Quindi il contatto con un utente e una entry nel proprio database sono oro puro. Sono una merce talmente preziosa che regalare non basta più. Ci sono società che addirittura pagano i loro utenti affinché entrino a fare parte del loro network. E naturalmente siano disposti ad accettare una buona dose di pubblicità. Non solo accesso gratis, dunque, ma una forma di rimborso proporzionale al tempo passato on line o un gettone per ogni e-mail pubblicitaria che viene aperta. E negli USA tutto questo è già molto avanti.

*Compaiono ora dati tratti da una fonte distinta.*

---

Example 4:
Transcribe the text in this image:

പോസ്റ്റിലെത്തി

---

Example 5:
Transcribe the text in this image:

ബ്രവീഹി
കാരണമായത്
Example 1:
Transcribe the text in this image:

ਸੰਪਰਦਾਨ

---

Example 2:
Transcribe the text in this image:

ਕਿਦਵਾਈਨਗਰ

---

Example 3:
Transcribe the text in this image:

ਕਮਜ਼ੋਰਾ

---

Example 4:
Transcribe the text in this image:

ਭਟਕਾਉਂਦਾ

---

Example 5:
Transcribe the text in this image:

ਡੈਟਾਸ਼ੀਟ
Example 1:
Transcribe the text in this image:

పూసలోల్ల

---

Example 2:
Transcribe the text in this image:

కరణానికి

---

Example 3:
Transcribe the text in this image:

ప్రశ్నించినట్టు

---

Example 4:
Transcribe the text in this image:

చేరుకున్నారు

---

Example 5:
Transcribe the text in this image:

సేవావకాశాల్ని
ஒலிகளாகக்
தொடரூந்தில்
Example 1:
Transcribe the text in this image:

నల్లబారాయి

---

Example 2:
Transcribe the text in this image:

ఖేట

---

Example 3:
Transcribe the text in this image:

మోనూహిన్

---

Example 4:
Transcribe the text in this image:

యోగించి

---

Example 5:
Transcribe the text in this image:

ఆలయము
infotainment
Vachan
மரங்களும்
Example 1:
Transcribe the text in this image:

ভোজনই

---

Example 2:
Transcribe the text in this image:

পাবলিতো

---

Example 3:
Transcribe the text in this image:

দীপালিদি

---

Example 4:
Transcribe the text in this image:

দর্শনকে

Jeremy RifkinFin dove arriverà tutto questo? Verrà il giorno in cui i provider “regaleranno” case e macchine pur di vendere i servizi ad esse collegati? Ecco l’opinione di Jeremy Rifkin, esperto di economia digitale:
“Nell’era economica dell’accesso a Internet, i mercati vengono sostituiti dalle reti, mentre al posto di venditori e acquirenti abbiamo i server e gli utenti. Perciò il concetto di proprietà è ancora presente, ma non è più oggetto di scambio: i fornitori noleggiano la proprietà oppure la dànno in concessione, e l’utente diventa membro o socio della loro struttura. Nell’età dell’accesso si passa da relazioni di proprietà a relazioni di accesso. Quello di proprietà privata è un concetto troppo ingombrante per questa nuova fase storica dominata dall’ipercapitalismo e dal commercio elettronico, nella quale le attività economiche sono talmente rapide che il possesso diventa una realtà ormai superata”.

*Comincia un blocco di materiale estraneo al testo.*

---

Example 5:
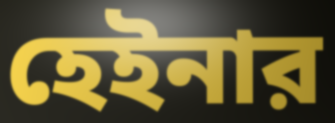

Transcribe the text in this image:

হেইনার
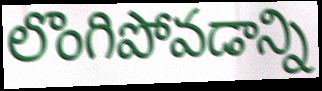
లొంగిపోవడాన్ని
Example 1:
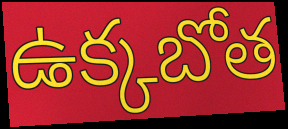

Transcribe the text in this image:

ఉక్కబోత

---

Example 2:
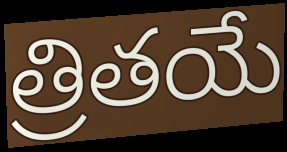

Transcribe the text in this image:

త్రితయే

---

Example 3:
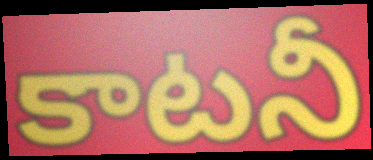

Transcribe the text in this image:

కాటనీ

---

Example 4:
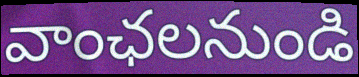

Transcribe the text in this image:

వాంఛలనుండి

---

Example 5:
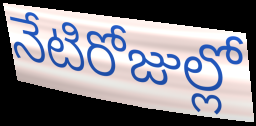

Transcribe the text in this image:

నేటిరోజుల్లో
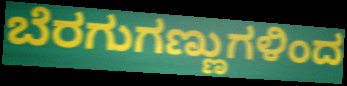
ಬೆರಗುಗಣ್ಣುಗಳಿಂದ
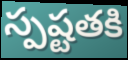
స్పష్టతకి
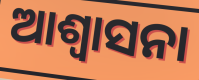
ଆଶ୍ୱାସନା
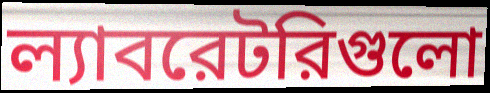
ল্যাবরেটরিগুলো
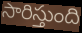
సారిస్తుంది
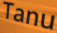
Tanu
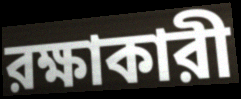
রক্ষাকারী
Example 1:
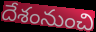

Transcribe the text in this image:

దేశంనుంచి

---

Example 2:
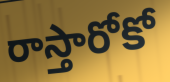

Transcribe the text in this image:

రాస్తారోకో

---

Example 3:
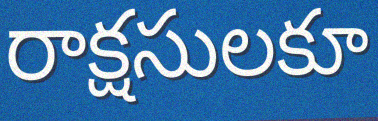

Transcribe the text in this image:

రాక్షసులకూ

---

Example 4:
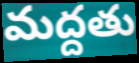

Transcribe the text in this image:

మద్దతు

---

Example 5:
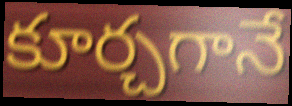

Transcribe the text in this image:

కూర్చగానే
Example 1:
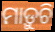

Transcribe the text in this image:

ମାଡ଼ୁଚି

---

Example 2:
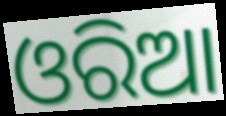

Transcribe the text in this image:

ଓରିଆ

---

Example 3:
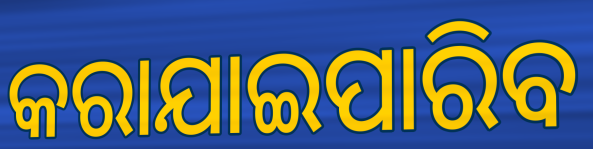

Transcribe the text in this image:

କରାଯାଇପାରିବ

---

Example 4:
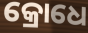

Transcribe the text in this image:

କ୍ରୋଧେ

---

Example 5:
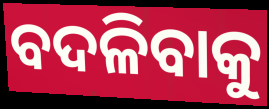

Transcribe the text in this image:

ବଦଳିବାକୁ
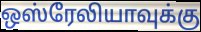
ஒஸ்ரேலியாவுக்கு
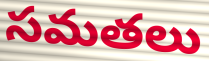
సమతలు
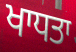
ਖਾਧਤਾ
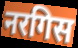
नरगिस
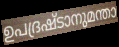
ഉപദ്രഷ്ടാനുമന്താ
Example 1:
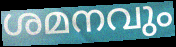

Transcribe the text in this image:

ശമനവും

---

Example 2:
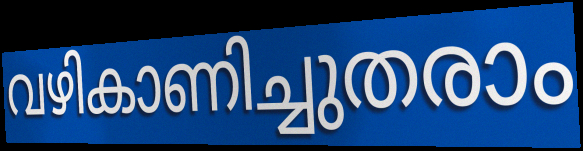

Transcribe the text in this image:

വഴികാണിച്ചുതരാം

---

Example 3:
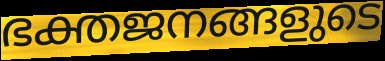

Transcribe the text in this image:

ഭക്തജനങ്ങളുടെ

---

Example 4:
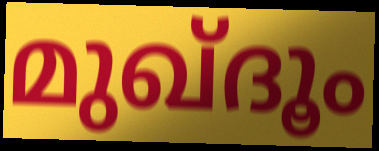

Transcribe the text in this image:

മുഖ്ദൂം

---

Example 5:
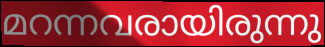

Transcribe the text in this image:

മറന്നവരായിരുന്നു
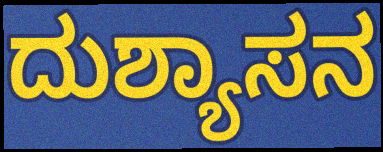
ದುಶ್ಯಾಸನ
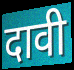
दावी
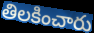
తిలకించారు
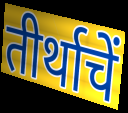
तीर्थाचें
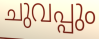
ചുവപ്പും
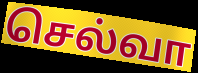
செல்வா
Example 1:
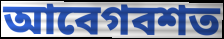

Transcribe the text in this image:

আবেগবশত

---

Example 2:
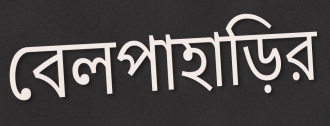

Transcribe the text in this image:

বেলপাহাড়ির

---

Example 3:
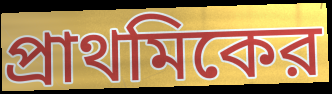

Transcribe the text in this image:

প্রাথমিকের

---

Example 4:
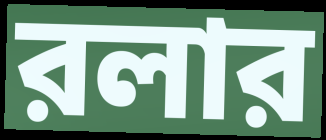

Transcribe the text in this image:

রলার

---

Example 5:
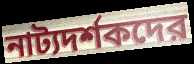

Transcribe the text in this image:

নাট্যদর্শকদের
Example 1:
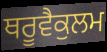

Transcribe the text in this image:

ਥਰੂਵੈਕੁਲਮ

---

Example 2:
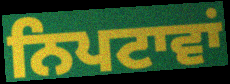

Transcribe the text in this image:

ਨਿਪਟਾਵਾਂ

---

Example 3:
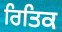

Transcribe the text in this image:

ਰਿਤਿਕ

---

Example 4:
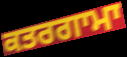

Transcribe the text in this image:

ਕਤਰਗਾਮਾ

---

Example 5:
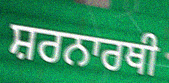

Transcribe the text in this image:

ਸ਼ਰਨਾਰਥੀ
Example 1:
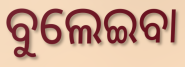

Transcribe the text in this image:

ବୁଲେଇବା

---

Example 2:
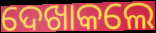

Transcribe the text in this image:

ଦେଖାକଲେ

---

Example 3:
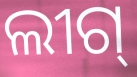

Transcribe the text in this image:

ଲୀଗ୍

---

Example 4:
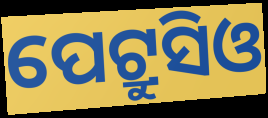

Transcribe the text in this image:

ପେଟ୍ରୁସିଓ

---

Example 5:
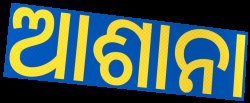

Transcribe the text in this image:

ଆଶାନା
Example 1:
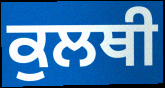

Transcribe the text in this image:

ਕੁਲਥੀ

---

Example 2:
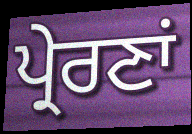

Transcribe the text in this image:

ਪ੍ਰੇਰਣਾਂ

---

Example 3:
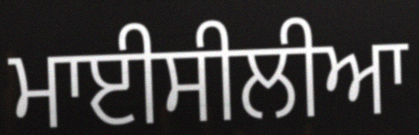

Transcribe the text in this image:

ਮਾਈਸੀਲੀਆ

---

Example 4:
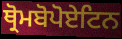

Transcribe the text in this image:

ਥ੍ਰੋਮਬੋਪੋਏਟਿਨ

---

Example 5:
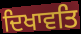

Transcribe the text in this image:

ਦਿਖਾਵਤਿ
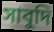
সাবুদি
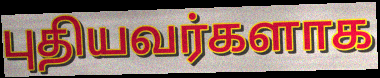
புதியவர்களாக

Per la verità non tutti sono proprio felici che la Rete favorisca in modo tanto deciso questa libera fruizione di beni e informazioni. Se nell’economia di scala digitale produrre numerosissime copie di un prodotto ha costi sempre minori e in genere distribuirle al minor prezzo possibile, a volte regalarle, conviene, vi sono casi in cui tutto ciò è visto come un’eresia. Il copyright è appunto un sistema per proteggere e sfruttare economicamente ogni singola copia di una canzone o di un libro. Lo scontro tra questi due modelli è feroce, come nel caso della musica in formato mp3, nemico numero uno delle case discografiche, o dei programmi che permettono di duplicare i film su Dvd, fumo negli occhi per le major di Hollywood. Ancora una volta, si sconta il fatto che Internet favorisce modelli in cui il valore commerciale non risiede tanto nella copia di un bene materiale o immateriale, ma nella creazione di una comunità e di un network. John Perry Barlow, co-fondatore della Electronic Frontier Foundation, ha una opinione molto precisa del valore della libera circolazione dell’informazione:
“Come autore, la cosa migliore che possa capitarmi dal punto di vista economico è che le mie opere vengano ampiamente distribuite grazie all’intervento di altre persone che le duplicano e le diffondono nei loro rispettivi ambienti. Ad esempio il gruppo rock Grateful Dead, di cui ho fatto parte, decise già nei primi anni Settanta di non allontanare dai loro concerti gli spettatori che li registravano. Quei nastri si tramutarono in un potente motore di mercato che fece di noi il complesso più famoso e meglio pagato degli Stati Uniti. Sicché, rinunciando alla proprietà intellettuale avevamo instaurato un rapporto intellettuale economicamente assai più redditizio di quanto non sarebbe stato per noi il modello della proprietà privata. Non è detto che questo sia un caso speciale o unico. Sono convinto che lo stesso principio sia valido praticamente per ogni tipo di attività intellettuale”.